**EXERCISE INPUTS**.
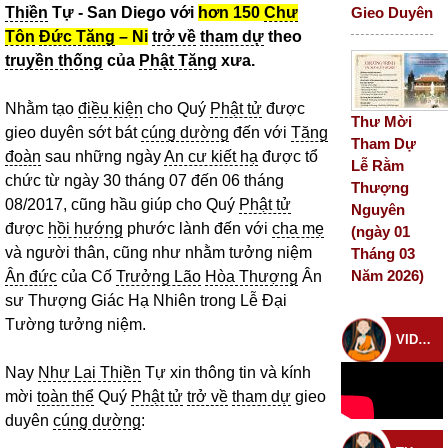
Thiền
Tự - San Diego với
hơn 150
Chư
Gieo Duyên
Tôn
Đức Tăng
– Ni
trở về
tham dự
theo
truyền thống
của
Phật Tăng
xưa.
Nhằm tạo
điều kiện
cho Quý
Phật tử
được
Thư Mời
gieo duyên sớt bát
cúng dường
đến với
Tăng
Tham Dự
đoàn
sau những ngày
An cư kiết hạ
được tổ
Lễ Rằm
chức từ ngày 30 tháng 07 đến 06 tháng
Thượng
08/2017, cũng hầu giúp cho Quý
Phật tử
Nguyên
được
hồi hướng
phước lành đến với
cha mẹ
(ngày 01
và người thân, cũng như nhằm tưởng niệm
Tháng 03
Năm 2026)
Ân đức
của Cố
Trưởng Lão
Hòa Thượng
Ân
sư Thượng Giác Hạ Nhiên trong Lễ Đại
Tường tưởng niệm.
VIDEO CHÙA
Nay
Như Lai Thiền
Tự xin thông tin và kính
mời
toàn thể
Quý
Phật tử
trở về
tham dự
gieo
duyên
cúng dường
:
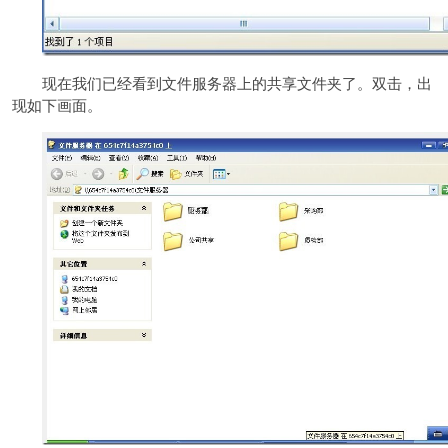
现在我们已经看到文件服务器上的共享文件夹了。双击，出
现如下画面。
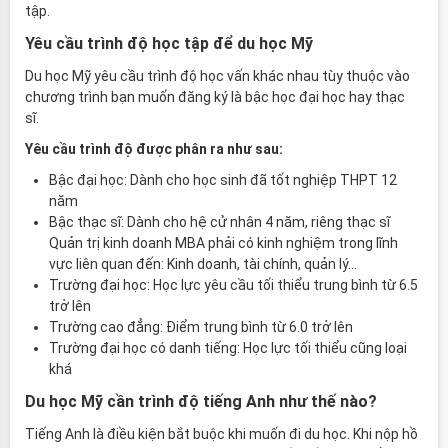
tập.
Yêu cầu trình độ học tập để du học Mỹ
Du học Mỹ yêu cầu trình độ học vấn khác nhau tùy thuộc vào
chương trình bạn muốn đăng ký là bậc học đại học hay thạc
sĩ.
Yêu cầu trình độ được phân ra như sau:
Bậc đại học: Dành cho học sinh đã tốt nghiệp THPT 12
năm
Bậc thạc sĩ: Dành cho hệ cử nhân 4 năm, riêng thạc sĩ
Quản trị kinh doanh MBA phải có kinh nghiệm trong lĩnh
vực liên quan đến: Kinh doanh, tài chính, quản lý…
Trường đại học: Học lực yêu cầu tối thiểu trung bình từ 6.5
trở lên
Trường cao đẳng: Điểm trung bình từ 6.0 trở lên
Trường đại học có danh tiếng: Học lực tối thiểu cũng loại
khá
Du học Mỹ cần trình độ tiếng Anh như thế nào?
Tiếng Anh là điều kiện bắt buộc khi muốn đi du học. Khi nộp hồ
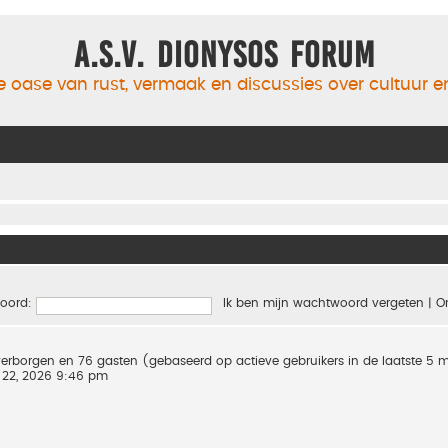
A.S.V. Dionysos Forum
 oase van rust, vermaak en discussies over cultuur 
oord:
Ik ben mijn wachtwoord vergeten
|
O
0 verborgen en 76 gasten (gebaseerd op actieve gebruikers in de laatste 5 
 22, 2026 9:46 pm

**INSTRUCTIONS TO FOLLOW**. When the string "trong" occurs in a line of the material, that line belongs in the answer.

**OUTPUT**.
sư Thượng Giác Hạ Nhiên trong Lễ Đại
Quản trị kinh doanh MBA phải có kinh nghiệm trong lĩnh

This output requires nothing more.